How freelance video editors calculate their real hourly rate

Learn how freelance video editors calculate a real hourly rate by factoring expenses, taxes, non-billable time, and slow periods.

A freelance video editor can quote $75 per hour and still be undercharging badly.

That number might sound solid in a call. It may even feel competitive. But once you subtract unpaid admin, slow weeks, software, hardware, taxes, client communication, revisions that were not estimated properly, and the cost of keeping your business alive, the rate you quoted is not the rate you actually earn.

This is the gap most freelancers feel before they can explain it. They are busy, booked, and tired, but the bank account does not reflect the amount of work going out the door.

The problem usually starts with the calculation.

Most editors take a desired income, divide it by expected billable hours, and call that their hourly rate. It feels logical, but it treats freelancing like a job with no overhead. Freelancing is not a job. It is a small production business, even if that business is just you, a laptop, and a stack of client deadlines.

Your real hourly rate has to cover the full cost of that business.

Your hourly rate is not your wage

If you charge $100 per hour, you do not personally earn $100 per hour.

That $100 has to pay for the time you spend editing, but also for the time you spend writing proposals, joining kickoff calls, organizing files, updating software, answering feedback, finding new clients, preparing invoices, backing up projects, testing assets, and occasionally sitting through a week where no client approves anything.

It also has to cover tools. Adobe apps, plugins, storage, backup drives, fonts, stock assets, music libraries, review software, accounting, hardware replacement, insurance, website hosting, and everything else that keeps the work moving.

Then taxes take their share.

So the real question is not, “What do I want to earn per hour?”

The better question is, “What does each billable hour need to generate for this freelance business to remain sustainable?”

That is a very different number.

The common calculation, and why it breaks

Here is the simple version many freelancers use:

Desired annual income / expected billable hours = hourly rate

For example, say you want to make $90,000 per year. You assume you can bill 1,500 hours. That gives you:

$90,000 / 1,500 = $60 per hour

At first glance, $60 per hour looks like it supports a $90,000 freelance income.

It does not.

That calculation assumes your business has no expenses, no taxes, no unpaid client management, no slow months, no sick days, no marketing time, no hardware upgrades, and no project gaps. It also assumes every billable hour is cleanly sold, paid, and protected from scope creep.

Real freelance work does not behave that neatly.

After 13 years of building video templates and tools for real production workflows, the pattern that repeats is clear: sustainable editors do not charge more just because they feel confident one day. They charge more because they understand the full cost of their time before setting any rate.

Confidence helps you say the number out loud. Math tells you what the number should be.

» Recorded information:

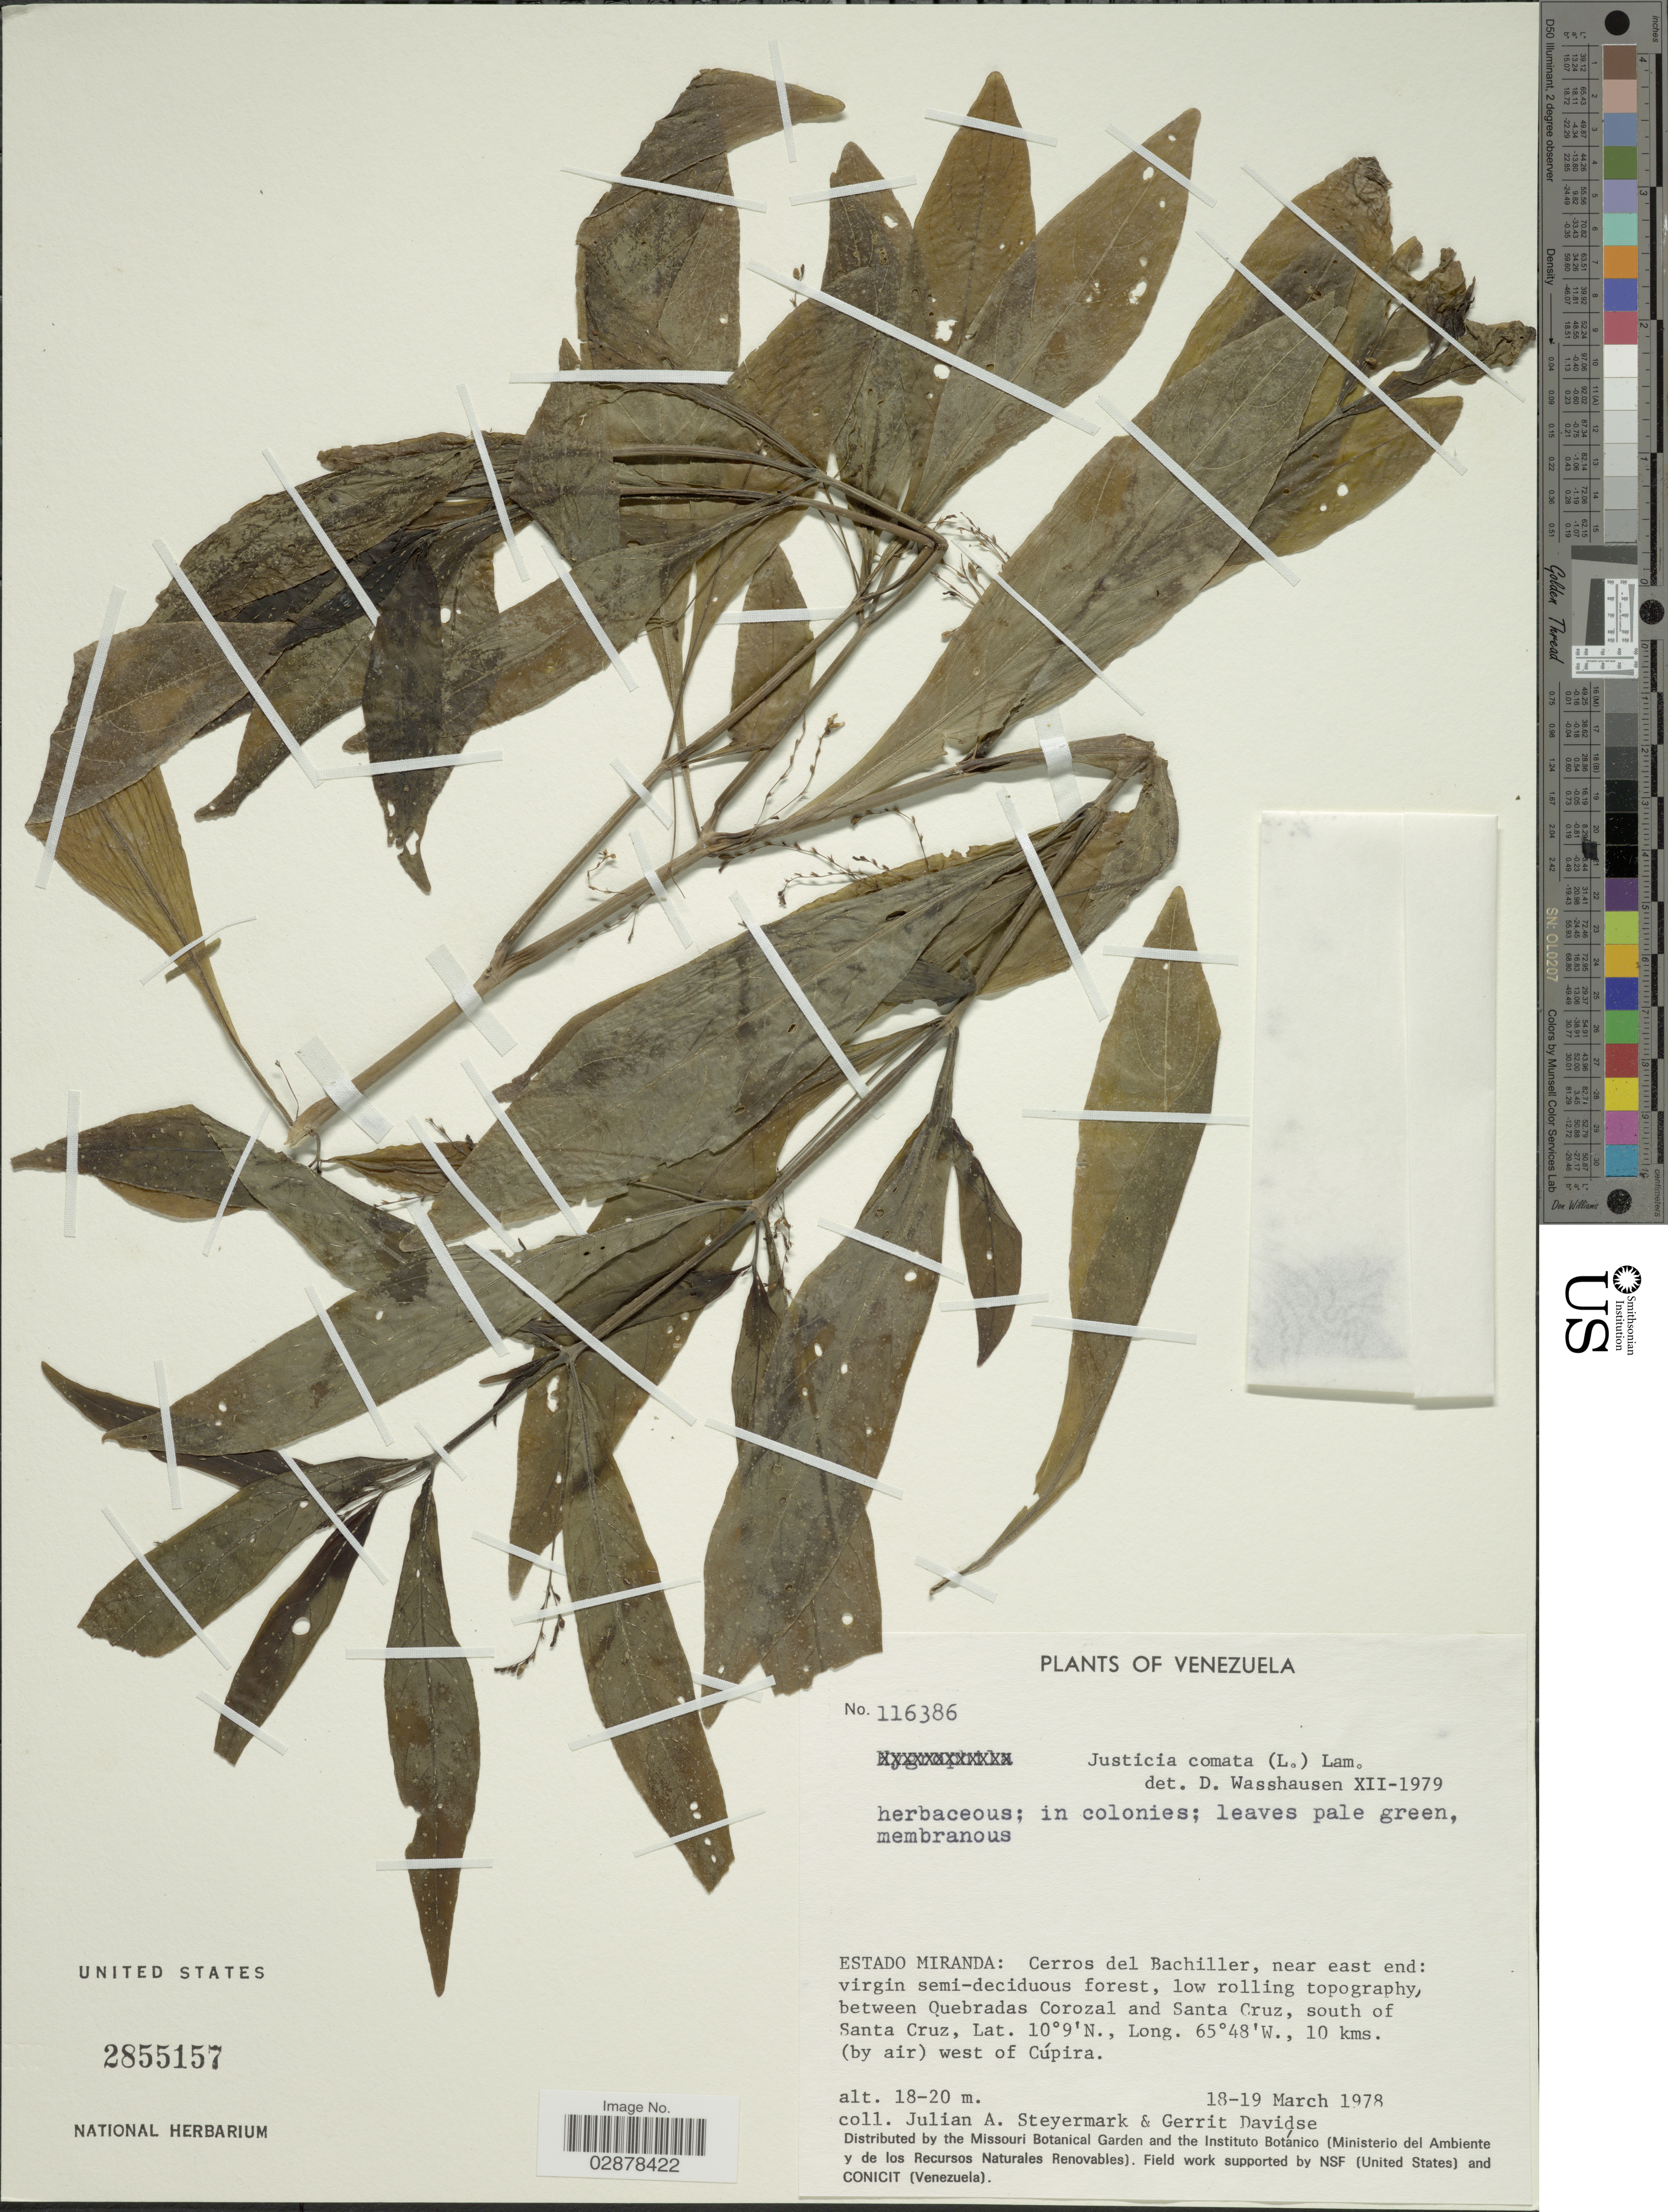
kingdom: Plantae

---

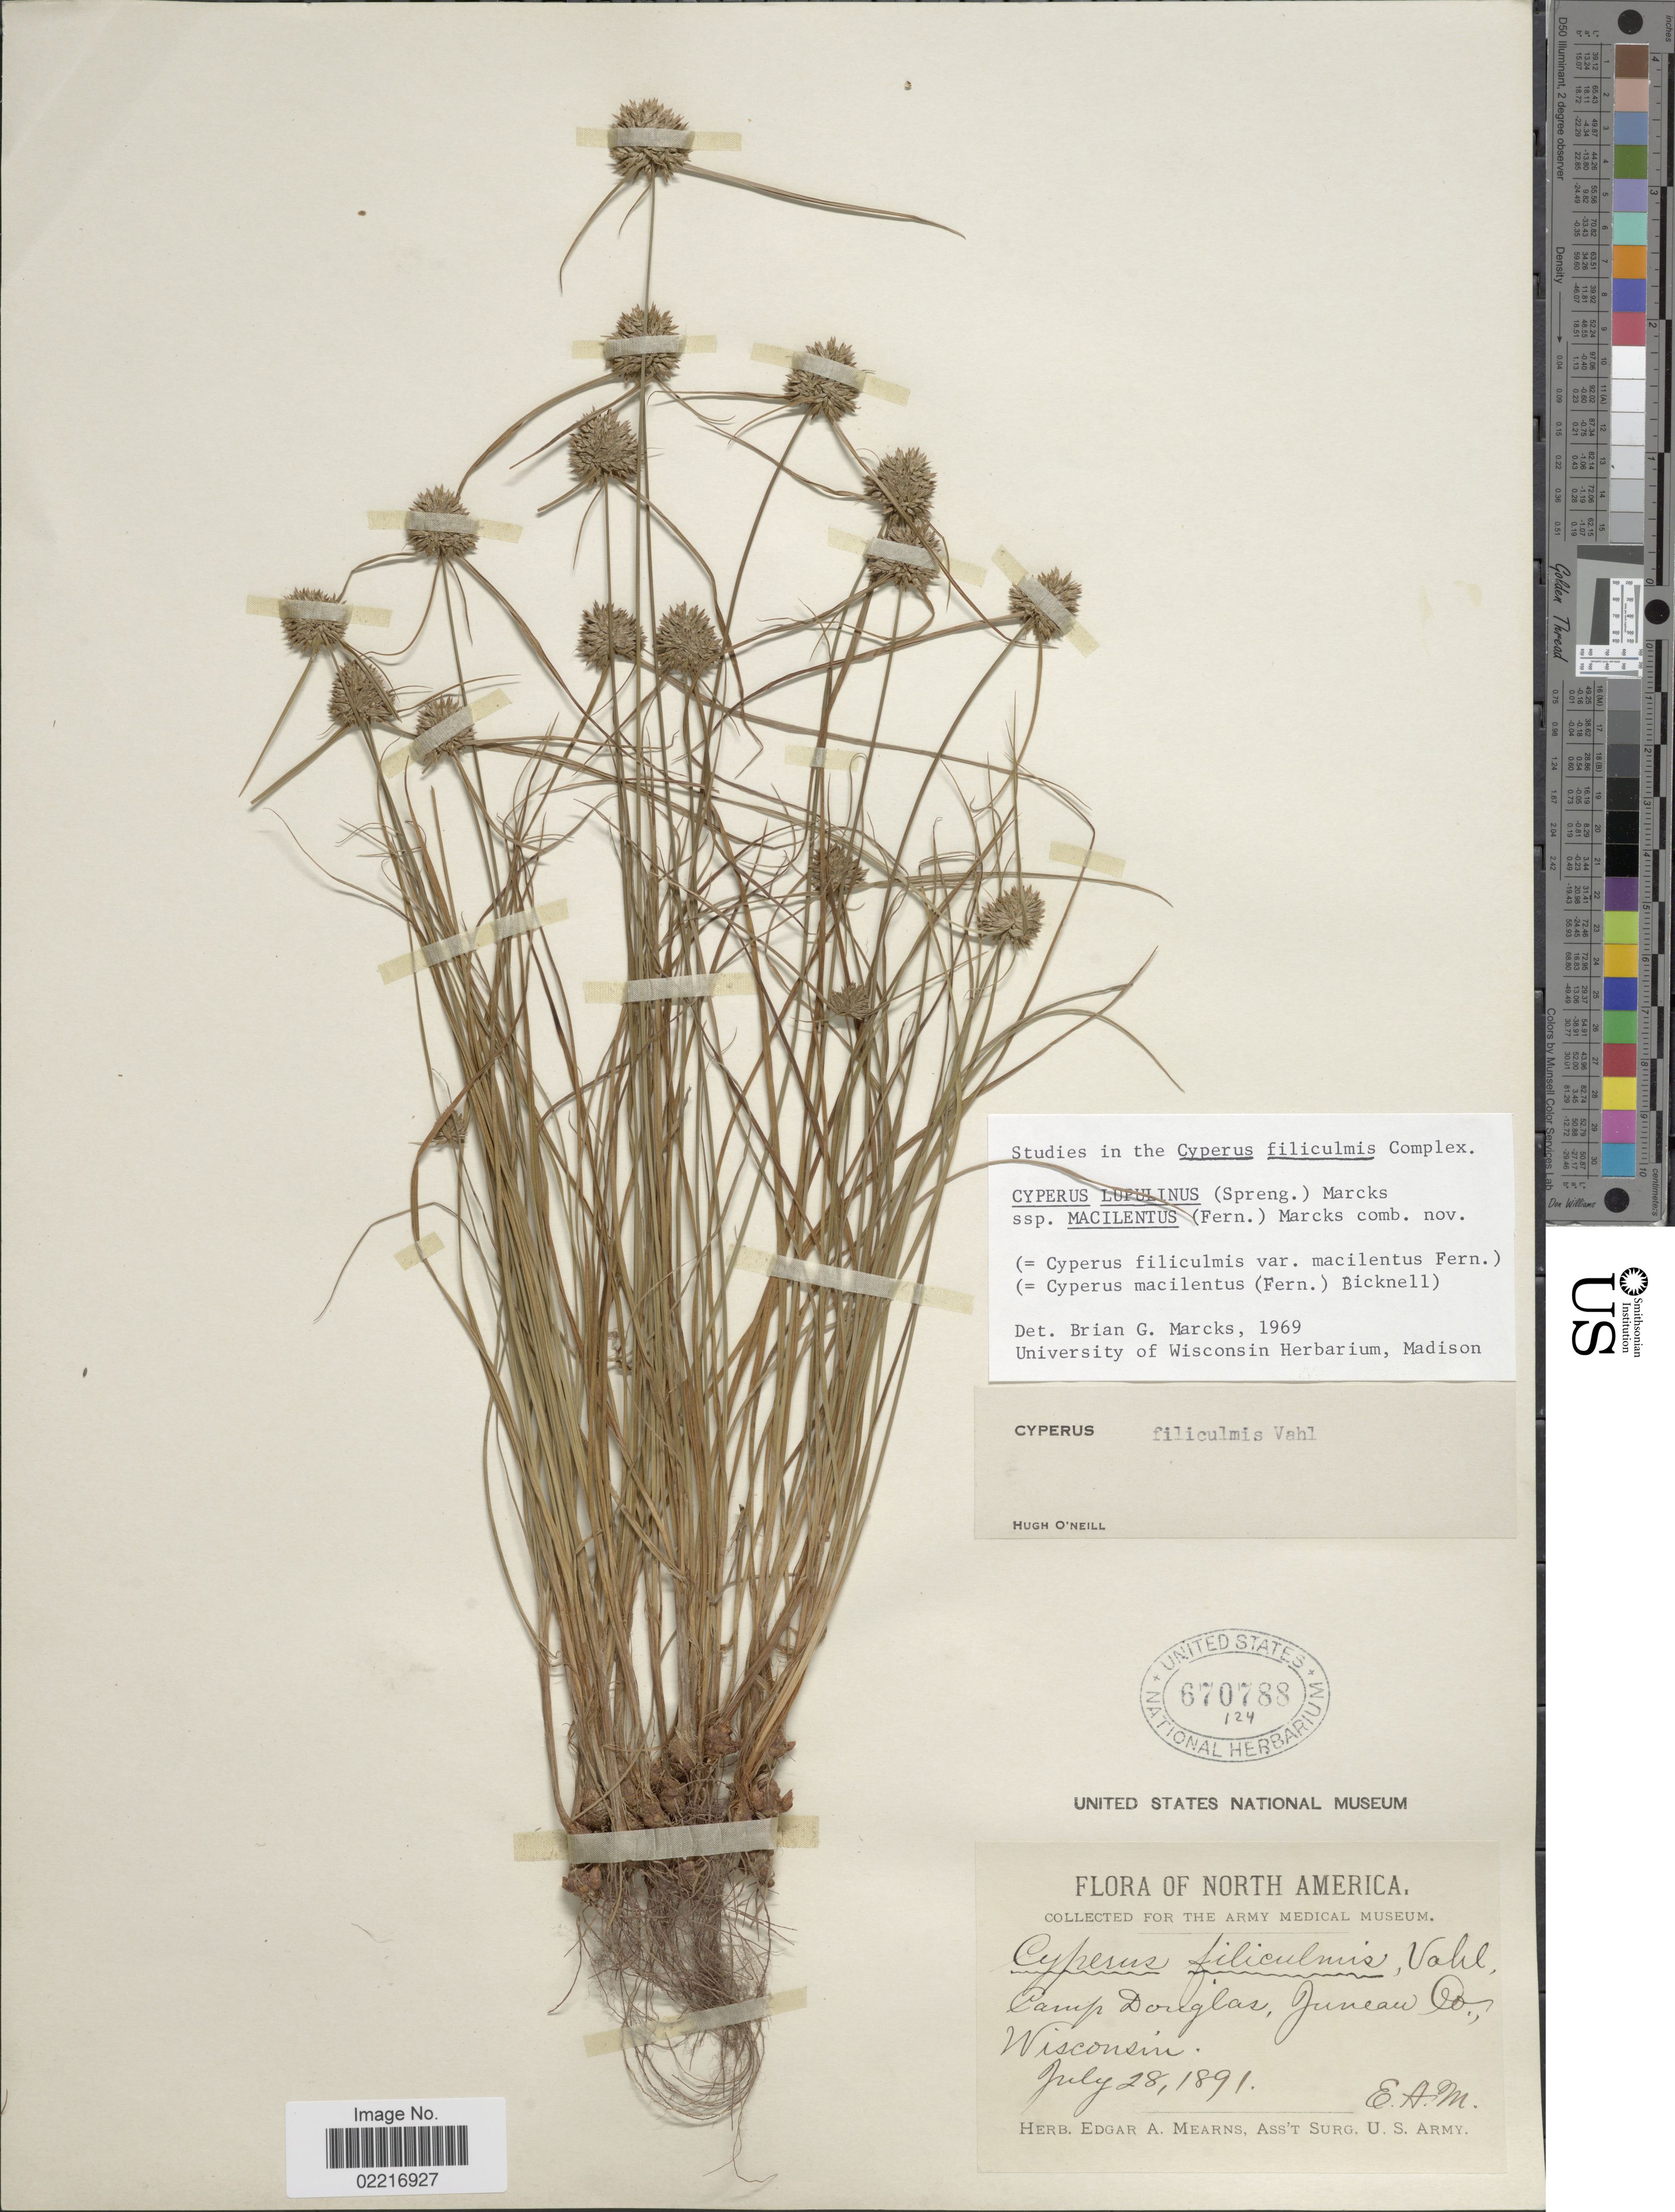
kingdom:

» Written task: Write out the passage of the article on freelance video editors' hourly rates starting with "The problem usually" and going on through "client approves anything.", substituting "billing rate" for "hourly rate".

» Exercise result:
The problem usually starts with the calculation.

Most editors take a desired income, divide it by expected billable hours, and call that their billing rate. It feels logical, but it treats freelancing like a job with no overhead. Freelancing is not a job. It is a small production business, even if that business is just you, a laptop, and a stack of client deadlines.

Your real billing rate has to cover the full cost of that business.

Your billing rate is not your wage

If you charge $100 per hour, you do not personally earn $100 per hour.

That $100 has to pay for the time you spend editing, but also for the time you spend writing proposals, joining kickoff calls, organizing files, updating software, answering feedback, finding new clients, preparing invoices, backing up projects, testing assets, and occasionally sitting through a week where no client approves anything.